(Collected data)

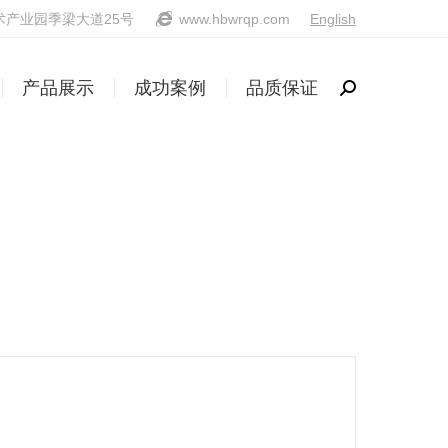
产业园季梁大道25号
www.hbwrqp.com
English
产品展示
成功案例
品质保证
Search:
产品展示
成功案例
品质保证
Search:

_How to complete this task_:
Retype the data above in full, exactly as it stands, and skip any image.

_Task result_:
产业园季梁大道25号
www.hbwrqp.com
English
产品展示
成功案例
品质保证
Search:
产品展示
成功案例
品质保证
Search:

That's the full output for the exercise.